A salute to simultaneous translators | Sunday Observer

A salute to simultaneous translators

In the early nineteen sixties, the Head of State of a tiny nation was to address the General Assembly of the United Nations. All eyes of the delegates and those of a few Heads of Government were on him. The auditorium was overflowing. The speaker walked up to the rostrum. He bowed to the assembly. A standing ovation, and he turned to the translators’ enclosure. Then he spoke. “Distinguished Heads of Nations and delegates, without our lovely set of translators, up there would never be a United Nations.”

It would be another ‘Tower of Babel’. According to the Old Testament of the Holy Bible, the people of Babel had started to build a gigantic tower to reach the abode of God. God was peeved. Suddenly those working on the tower began to speak in different tongues. Confusion and unlimited tempers resulted when people could not understand each other.

That was the end of the ‘Project tower of Babel’. So without our lovely simultaneous translators, the organization would be yet another Tower of Babel. Our translators have lifted the curse of Babel from this assembly.” The assembly hall resounded with the ovation by the delegates to applaud the translators and the speaker.

The role of the translator is absolutely indispensable in the daily functioning of the world. They are a vital component at conferences, be they international or national diplomatic deliberations between two countries As much as the role played by simultaneous translators enclosed in cubicles striving to convey the accurate translations to a multilingual audience, translators sit behind distinguished persons, listening alertly.

The translator should be knowledgeable in both languages and have a general background of the subjects discussed. Above all, they should have the unique ability to transfer the feelings, jokes, subdued humour, puns and interesting experience exchanged by their subjects, keeping in mind that those waiting for their translator are quite competent in the language of the other. They should be empathetic. Any lapse in their translations could cause diplomatic upheavals.

A vital role

A tour guide or even an ordinary citizen with a fair knowledge of a foreign language could be a simultaneous translator. No super class computer could ever dream of performing the duties of a simultaneous translator. The former has no emotions. The latter has the unique virtue of being able to sympathize. Empathize and go in to the very depths of the heart of a person and use his brain, with pride.

It is indeed an exciting profession. There was a Sri Lankan Anglican Rev. Father in the early 1950s who could read, speak and deliver a sermon in Sinhala, Tamil, English, French, Spanish and Greek, a simultaneous translator par excellence.

The translator had played a vital role in the history of the world. Without them man would be living in the well of ignorance.

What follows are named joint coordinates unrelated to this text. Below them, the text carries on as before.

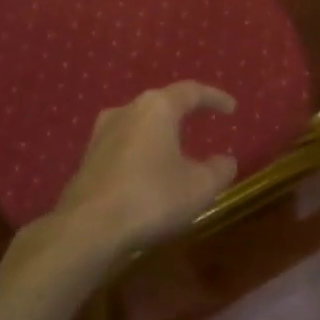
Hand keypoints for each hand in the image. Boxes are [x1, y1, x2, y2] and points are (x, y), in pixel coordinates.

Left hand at [47, 81, 237, 261]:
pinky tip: (148, 170)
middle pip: (161, 103)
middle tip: (202, 121)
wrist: (88, 227)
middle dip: (184, 112)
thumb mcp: (200, 187)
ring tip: (175, 146)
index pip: (191, 91)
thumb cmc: (152, 198)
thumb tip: (226, 160)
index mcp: (157, 108)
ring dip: (159, 132)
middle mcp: (126, 110)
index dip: (214, 98)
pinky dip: (141, 151)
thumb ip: (219, 170)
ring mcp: (101, 133)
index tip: (231, 108)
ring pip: (139, 123)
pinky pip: (123, 145)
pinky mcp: (88, 158)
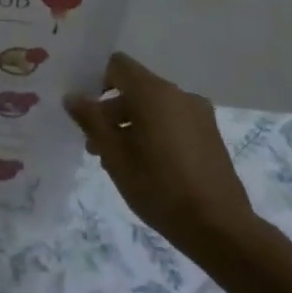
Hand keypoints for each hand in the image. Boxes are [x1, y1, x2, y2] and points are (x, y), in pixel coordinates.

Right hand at [67, 53, 259, 251]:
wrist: (218, 227)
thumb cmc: (159, 187)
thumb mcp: (115, 155)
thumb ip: (91, 120)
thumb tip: (73, 96)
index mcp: (155, 93)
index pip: (118, 65)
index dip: (95, 80)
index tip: (84, 110)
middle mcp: (179, 95)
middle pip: (135, 88)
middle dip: (110, 111)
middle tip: (94, 145)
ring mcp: (199, 114)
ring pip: (153, 107)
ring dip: (130, 124)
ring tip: (117, 161)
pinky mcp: (209, 134)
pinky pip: (172, 121)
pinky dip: (153, 132)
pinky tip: (146, 166)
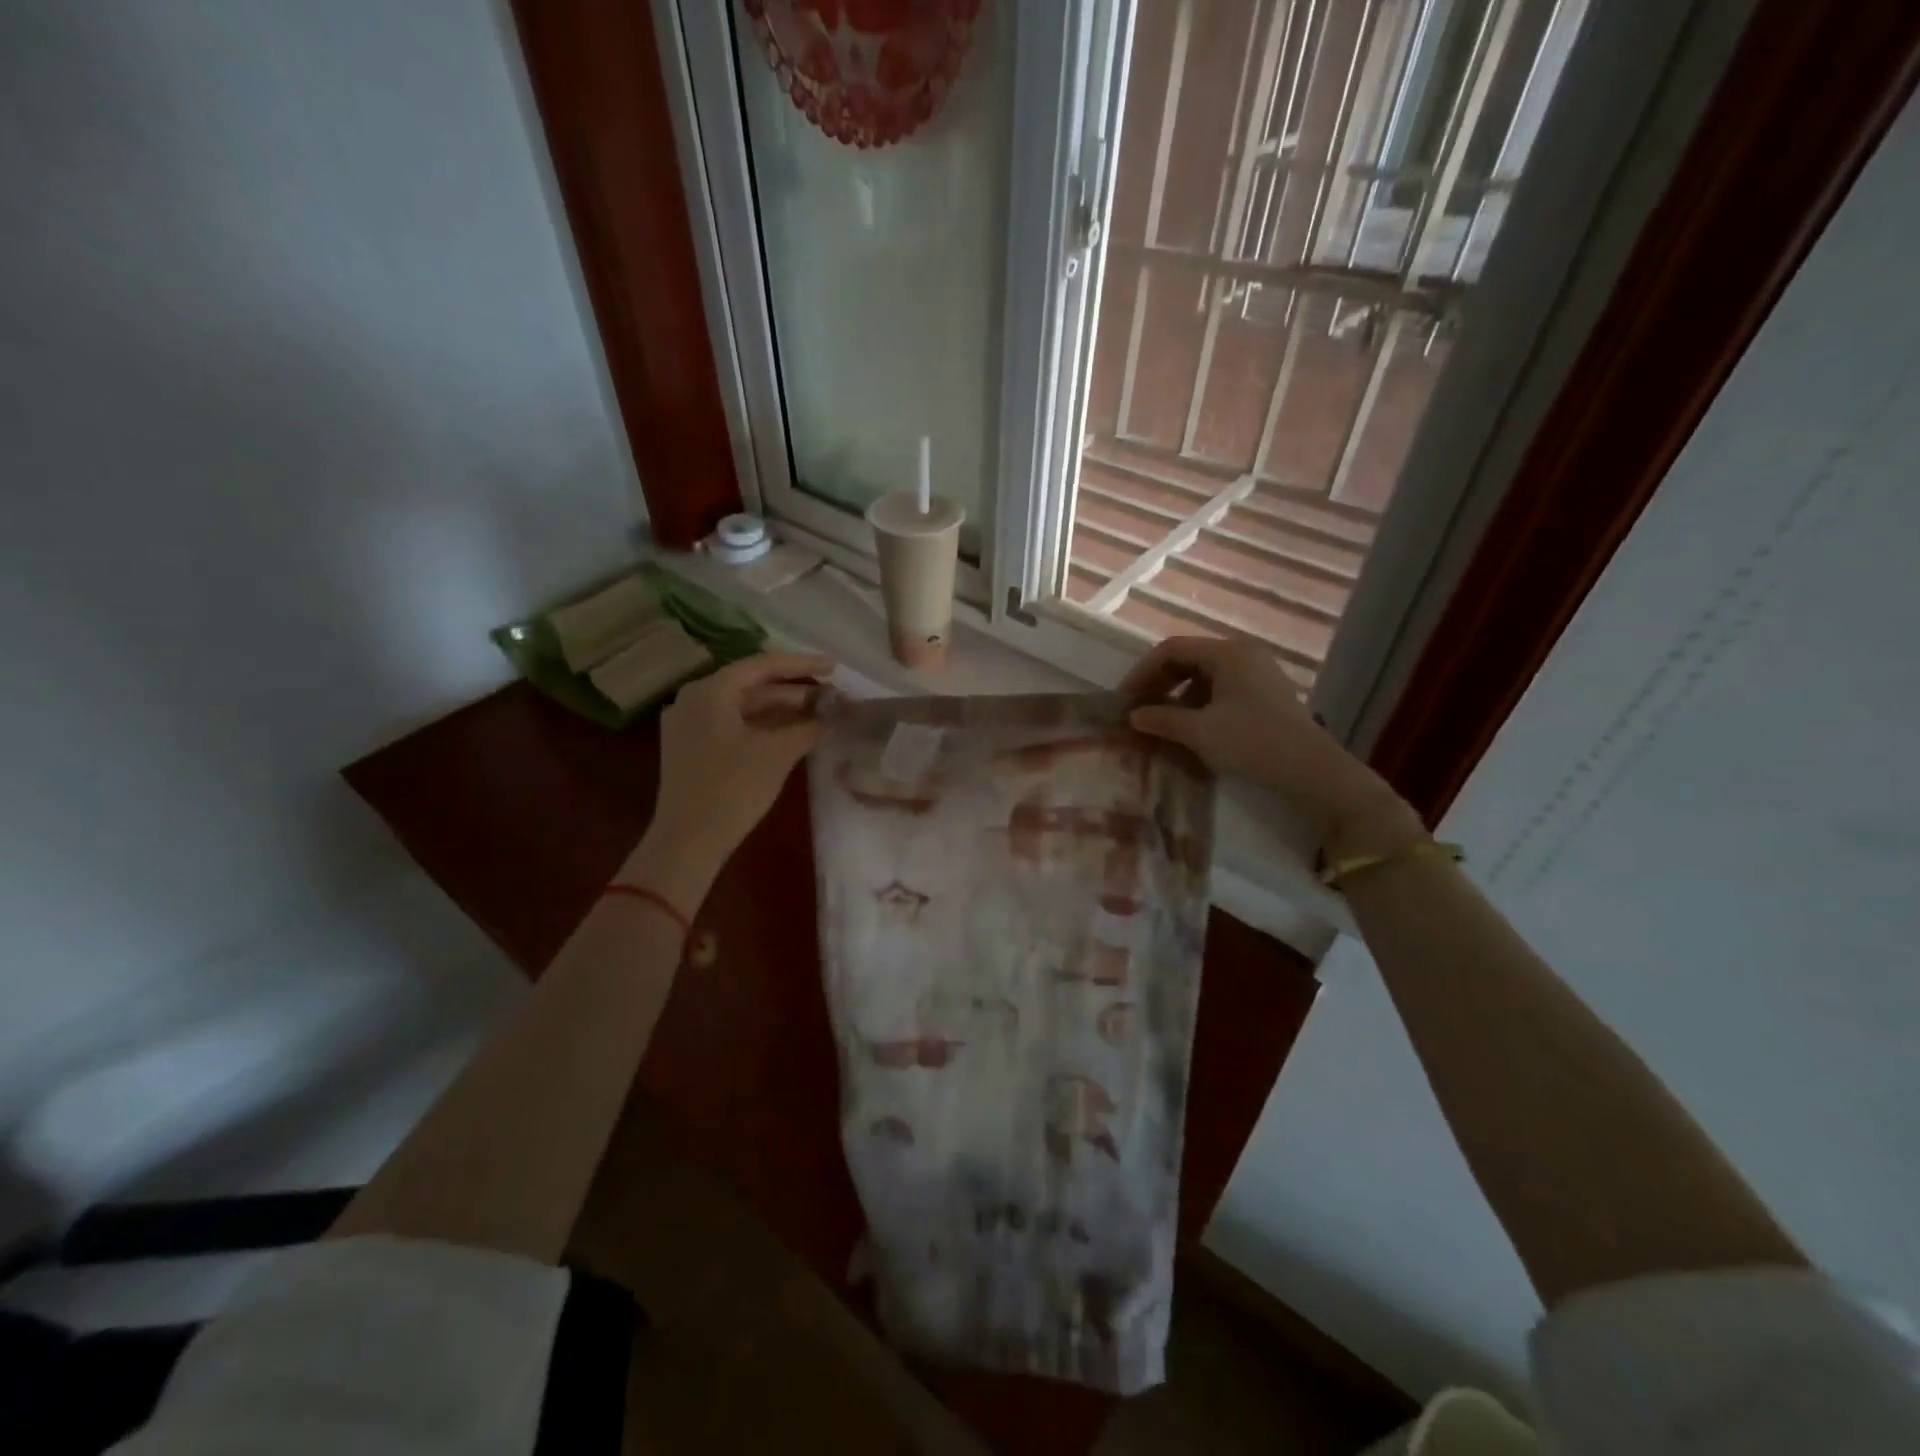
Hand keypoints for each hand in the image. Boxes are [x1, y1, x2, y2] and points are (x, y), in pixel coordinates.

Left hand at [631, 652, 834, 905]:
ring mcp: (689, 724)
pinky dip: (763, 726)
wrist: (688, 840)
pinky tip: (792, 733)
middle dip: (793, 690)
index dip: (803, 664)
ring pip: (743, 706)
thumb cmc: (733, 789)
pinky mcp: (692, 748)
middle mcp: (694, 699)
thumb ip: (807, 727)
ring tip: (819, 713)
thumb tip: (830, 717)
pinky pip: (733, 725)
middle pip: (752, 684)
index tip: (834, 667)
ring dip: (780, 709)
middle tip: (831, 695)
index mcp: (710, 691)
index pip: (763, 665)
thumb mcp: (777, 753)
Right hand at [1120, 636, 1420, 853]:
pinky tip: (1188, 726)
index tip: (1125, 700)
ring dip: (1176, 695)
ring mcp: (1256, 673)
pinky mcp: (1263, 693)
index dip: (1143, 673)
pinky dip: (1197, 703)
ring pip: (1202, 675)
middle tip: (1138, 710)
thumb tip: (1133, 716)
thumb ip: (1161, 719)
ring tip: (1159, 721)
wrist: (1311, 771)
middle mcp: (1243, 654)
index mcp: (1228, 653)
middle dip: (1158, 683)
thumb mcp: (1200, 732)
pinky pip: (1219, 688)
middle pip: (1187, 658)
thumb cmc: (1253, 743)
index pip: (1172, 649)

The words of our teachers have been translated into thousands of tongues. Epics have been translated and given the world a glimpse of literary excellence in ancient writings. Libraries around the world are full of translations of these masterpieces. The Mahawansa, Bhagavath Geetha, Tripitaka, Bible, Quran, are all written in many languages. So are popular novels and Hansards.

These translators of books and documents have the time, books to refer, access to dictionaries, atlases, bibliographies and reference books. They have the privilege of using the telephone and the internet for information.

Not so our terrestrial wizards who have been blessed to bind nations with knowledge, so that Mother Earth on which we live will never ever have to bear the weight of a foundation of another Tower of Babel. Without you dear simultaneous or instant translators, where would mankind be? We salute you!